The documentation say that it is designed for both Production and Development use, but based on previous profiling experience, with other profiling tools, I am hesitant.
While i haven't personally used VisualVM, I saw this blog post just today that might have some useful information for you. He talks about profiling a production app using it.
I tried it on a dev box and found that when I turned off profiling it would shut Tomcat down unexpectedly. I'd be very cautious about rolling this out to production- can you simulate load in a staging environment instead? It's not as good as the real thing, but it probably won't get you fired if it goes wrong...
I've used VisualVM before to profile something running locally. A big win was that I just start it up, and it can connect to the running JVM. It's easier to use than other profiling tools I've used before and didn't seem to have as much overhead.
I think it does sampling. The overhead on a CPU intensive application didn't seem significant. I didn't measure anything (I was interested in how my app performed, not how the tool performed), but it definitely didn't have the factor of 10 slowdown I'm used to seeing from profiling.
For just monitoring your application, running VisualVM remotely should not slow it down much. If the system is not on the edge of collapsing, I still haven't seen any problems. It's basically just reading out information from the coarse grained built-in instrumentation of the JVM. If you start profiling, however, you'll have the same issues as with other profilers. Basically because they all work almost they same way, often using the support in the JVM.
Many people have problems with running VisualVM remotely, due to firewall issues, but you can even run Visual VM remotely over ssh, with some system properties set.
It is possible to remote connect to your server from a different computer using VisualVM. You just need to right click on the "Remote" node and say "Add Remote Host."
This would at least eliminate the VisualVM overhead (if there is any) from impacting performance while it is running.
This may not eliminate all performance concerns, especially in Production environments, but it will help a little.

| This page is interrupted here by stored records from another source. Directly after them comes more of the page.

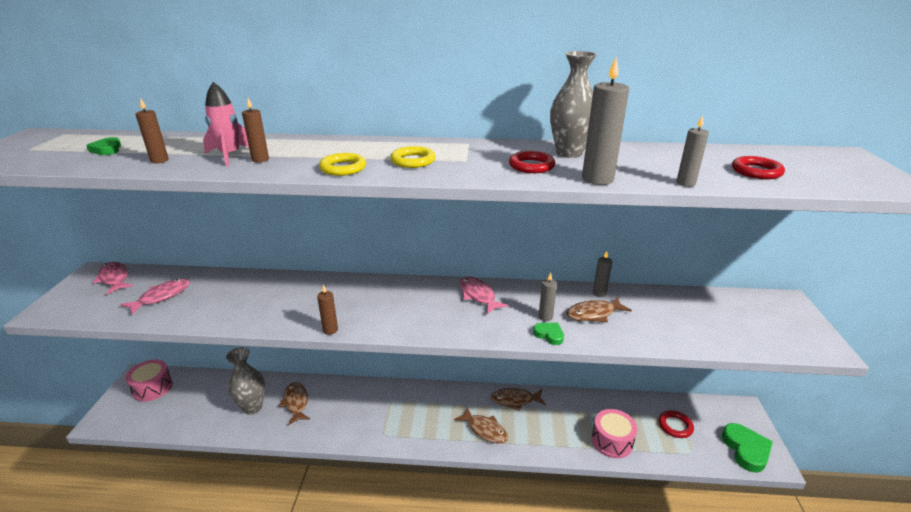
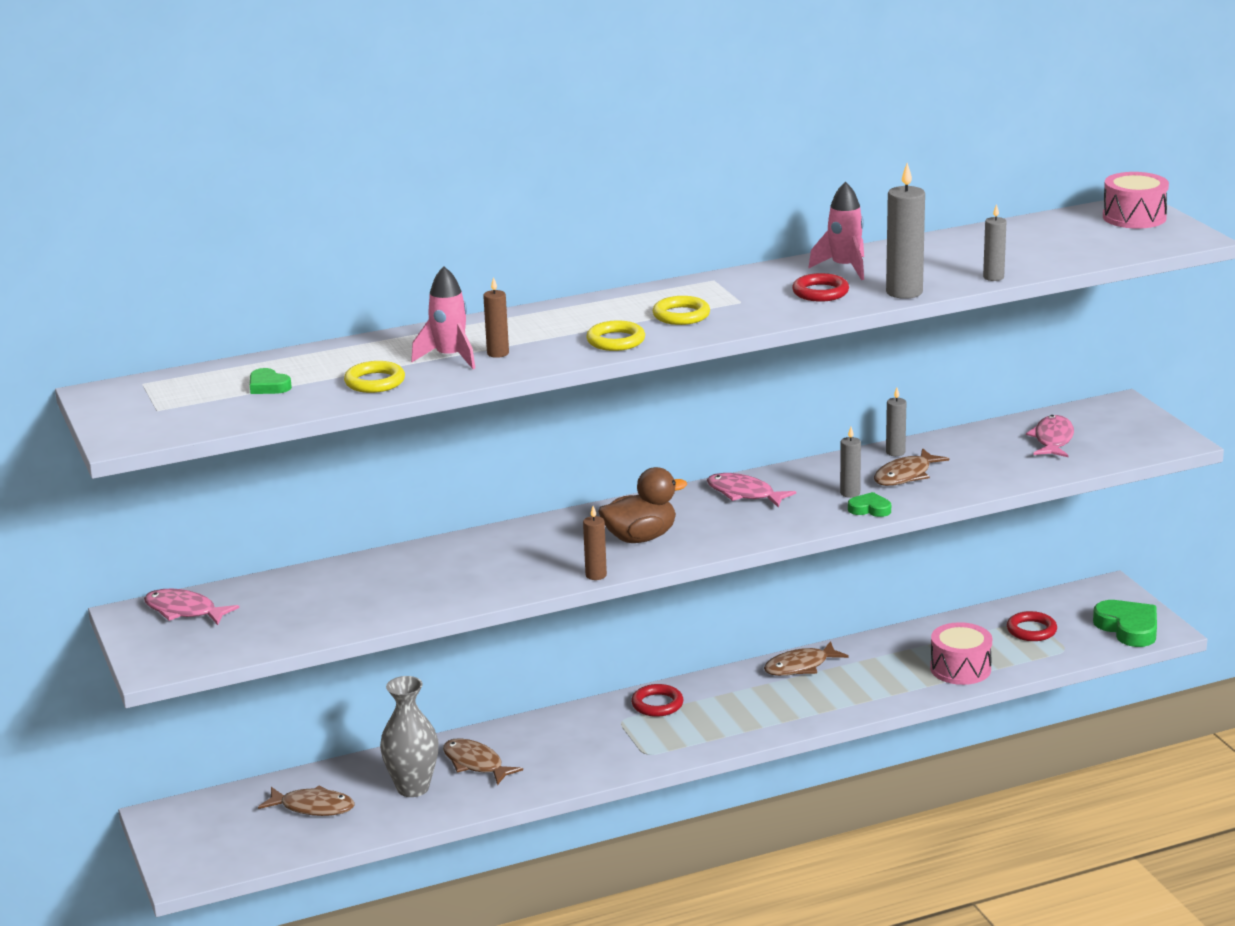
camera: 25 degrees left, 5 degrees down
pink fish [120,279,190,314] -> pink fish moved to [1026,415,1074,457]
pink drum [126,360,173,402] -> pink drum moved to [1103,172,1169,229]
brown candle [135,98,169,163] -> yellow ring [344,361,405,393]
brown fish [454,406,508,444] -> brown fish moved to [258,785,355,816]
grey vase [550,51,597,158] -> pink rocket [808,182,864,280]
red ring [732,156,785,179] -> red ring moved to [631,684,683,717]
none -> brown duck [598,467,687,543]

I've used the Net Beans profiler which uses the same underpinnings as Visual VM.
I was working with an older version of Weblogic, which meant using the 1.5 JVM, so I couldn't do a dynamic attach. The application I was profiling had several thousand classes and my workstation was pretty much unusable while the profiler instrumented them all. Once instrumentation was complete, the system was sluggish but not completely unusable. The amount of slowdown really depends on what you need to capture. The basic CPU metrics are pretty light weight. Profiling memory allocation slows things down a lot.
I would not use it on a production system. Aside from the potential for slowdown, I eventually ran out of PermGen space because the profiler reinstruments and reloads classes when you change settings. (This may be fixed in the 1.6 agent, I don't know)

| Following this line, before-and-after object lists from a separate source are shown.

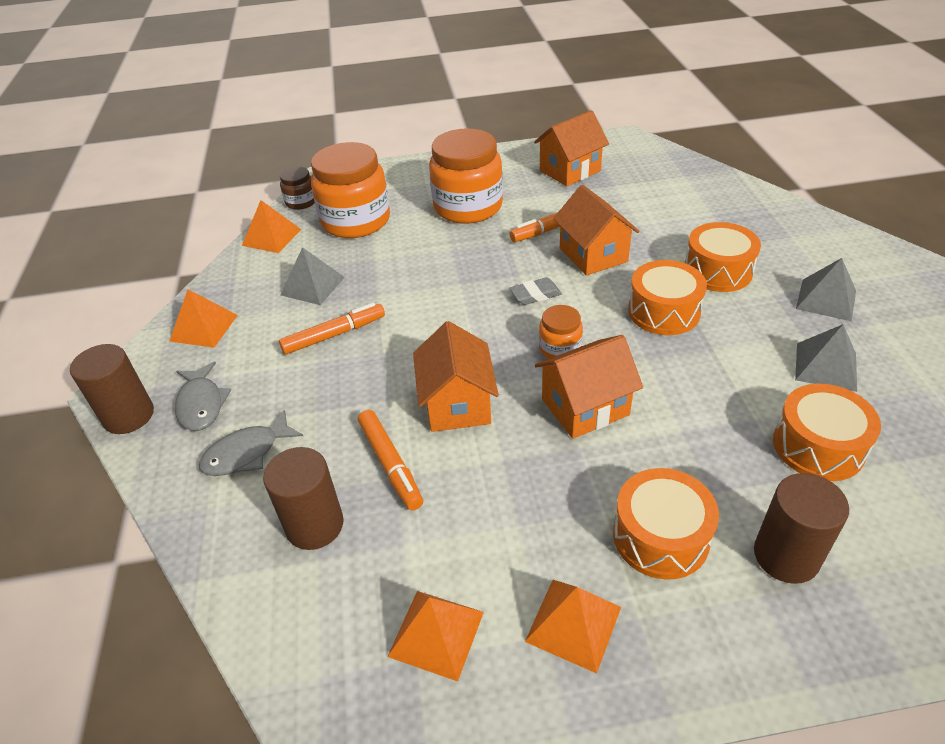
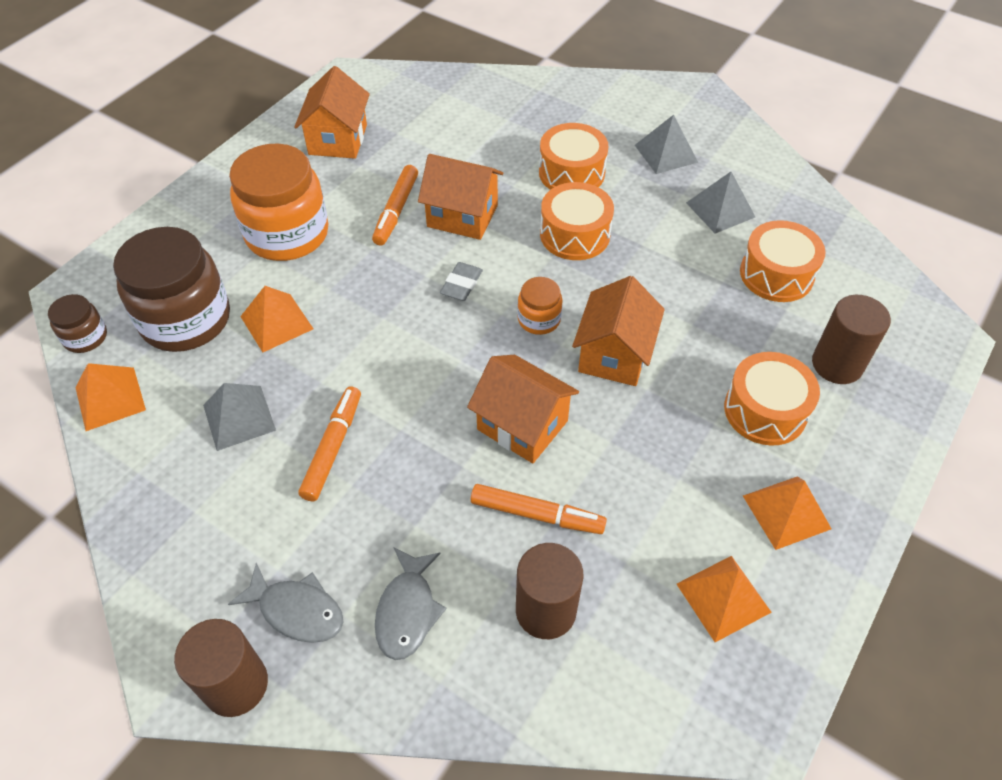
camera: 50 degrees left, 10 degrees up
orange pyramid [170,289,238,348] -> orange pyramid moved to [240,286,313,352]
orange jar [311,142,390,238] -> brown jar [113,227,230,352]

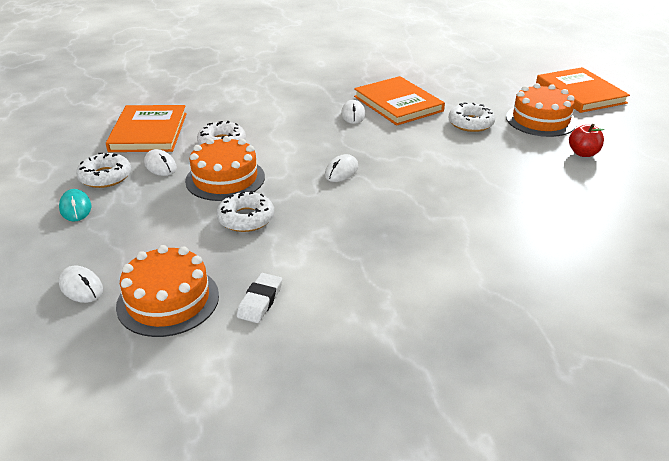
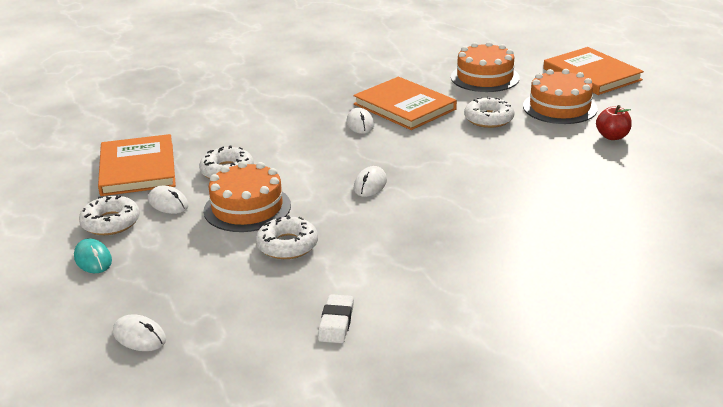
camera: 10 degrees left, 5 degrees down
orange cake [116,245,219,337] -> orange cake moved to [451,42,520,92]

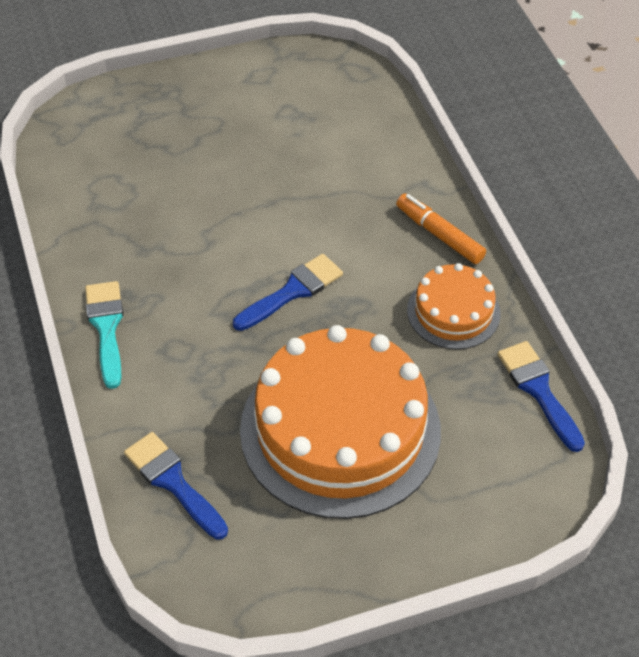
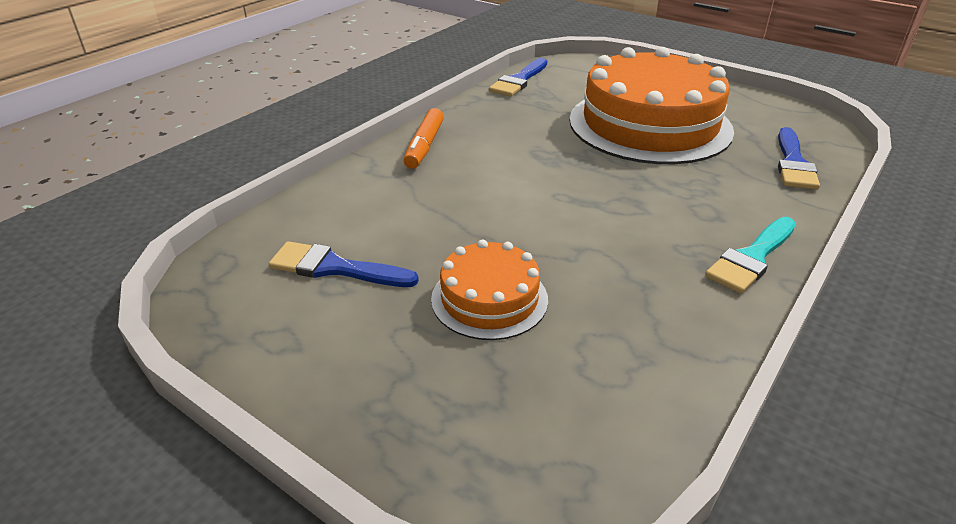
camera: 125 degrees left, 15 degrees down
blue brush [233,254,343,331] -> blue brush moved to [269,241,419,287]
orange cake [407,263,500,349] -> orange cake moved to [431,239,548,340]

I've been using VisualVM a lot since before it was included in the JDK. It has a negligable impact on the performance of the system. I've never noticed it cause a problem with performance on the system, but then again, our Java server had enough headroom at the time to support a little extra load. If your server is running at a level that is completely tacked out and can't handle the VisualVM running, then I would say its more likely that you need to buy another server . Any production server should have some memory headroom , otherwise what you have is a disaster just waiting to happen.
I have used VVM(VavaVoom?) quite extensively, works like a charm in the light mode, i.e. no profiling, just getting the basic data from the VM. But once you start profiling and there are many classes, then there is considerable slowdown. I wouldn't profile in a production environment even if you have 128 core board with 2 tera of memory purely because the reloading and re-defining of the classes is tricky, the server classloaders are another thing, also vary from one server implementation to another, interfering with them in production is not a very good idea.